2. In the sensori motor coordination test, applicants must keep a

continuously hovering form on a specific spot using a joystick and foot

pedals. This test measures sensomotor skills (Parker, G. and Oliver, N.

2006)

3. In the dichotic listening task, applicants have to discriminate the correct

message from two offered messages, each on one ear, while being primed

to one of both ears. The dichotic listening task measures the applicants’

ability for attention switching (RNLAF [5], year unknown).

Applicants who pass the first psychological assessment are allowed to go on to

the next stage: the automated pilot selection system.
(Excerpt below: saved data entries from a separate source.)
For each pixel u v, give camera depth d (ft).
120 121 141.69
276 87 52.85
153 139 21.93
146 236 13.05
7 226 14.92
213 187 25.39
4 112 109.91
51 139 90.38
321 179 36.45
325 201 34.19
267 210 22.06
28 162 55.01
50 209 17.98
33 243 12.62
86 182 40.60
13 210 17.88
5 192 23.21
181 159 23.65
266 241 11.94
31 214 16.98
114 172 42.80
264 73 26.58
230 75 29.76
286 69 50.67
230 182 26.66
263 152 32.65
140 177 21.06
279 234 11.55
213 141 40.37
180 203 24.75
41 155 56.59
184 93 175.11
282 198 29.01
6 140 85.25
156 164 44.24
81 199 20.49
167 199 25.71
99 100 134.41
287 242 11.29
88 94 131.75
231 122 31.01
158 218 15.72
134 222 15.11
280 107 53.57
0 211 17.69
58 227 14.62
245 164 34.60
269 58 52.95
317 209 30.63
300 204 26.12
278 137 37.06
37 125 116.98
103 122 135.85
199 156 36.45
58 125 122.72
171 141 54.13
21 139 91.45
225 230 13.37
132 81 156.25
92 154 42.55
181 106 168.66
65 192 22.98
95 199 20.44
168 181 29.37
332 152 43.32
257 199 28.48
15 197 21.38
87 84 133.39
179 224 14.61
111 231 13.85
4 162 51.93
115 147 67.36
When applicants fail on one

of the tests in the first psychological assessment, their application is put on hold

for a period of six months, after which a second chance is offered (A. Lablans,

personal communication, May, 06, 2008).

1.3.3 The Automated Pilot Selection System

The next stage in the selection procedure consists of the APSS, in which at least

three and a maximum of five simulated flights with an increasing level of

difficulty are flown. The theory of simulated flying is studied by the applicant

beforehand, study material is provided by the RNLAF. The simulated flight tests

measure flying aptitude.

Performance on the first three flights determines whether an applicant is

allowed to fly the last two flights. When results show that an applicant performs


17

below standards, the application is terminated after the third flight and the

applicant cannot apply ever again. Applicants who are allowed to fly the last two

flights are assessed after completing these flights. Those who perform up to mark

may go on to the second psychological assessment. For those who do not pass

the simulated flights the application is permanently terminated. Exceptions to an

application termination rarely occur (W.A.C. Helsdingen, personal

communication, April, 23, 2008).

1.3.4 The second psychological assessment

The second psychological assessment focuses on competencies and the

applicant’s motivation. Applicants fill in four personality questionnaires and they

participate in several group assignments during which their behaviour is

observed. To complete the assessment the applicant is interviewed by a

psychologist.

The application of applicants that fail the second psychological assessment is

put on a temporary hold. Applicants can redo their application from the second

psychological assessment on, either after a period of one year, or in special

occasions after a period of six months (R.M. Tier & A.C. van Beersum, personal

communication, May, 07, 2008).

1.3.5 The Practical Flight Selection

The last hurdle in the selection procedure is the PFS. A maximum of six practical

flights with increasing difficulty are offered to the applicant. The first flight is a

familiarization flight and an indicator of airsickness. Since 2008 the PFS takes

place in Portugal. Before 2008 the PFS took place in Seppe, The Netherlands. A

clear sky is more likely in Portugal than in The Netherlands. This is important

since good visibility of the horizon when flying the PFS is a must. Applicants are

judged on flight aptitude, mental load and their progression.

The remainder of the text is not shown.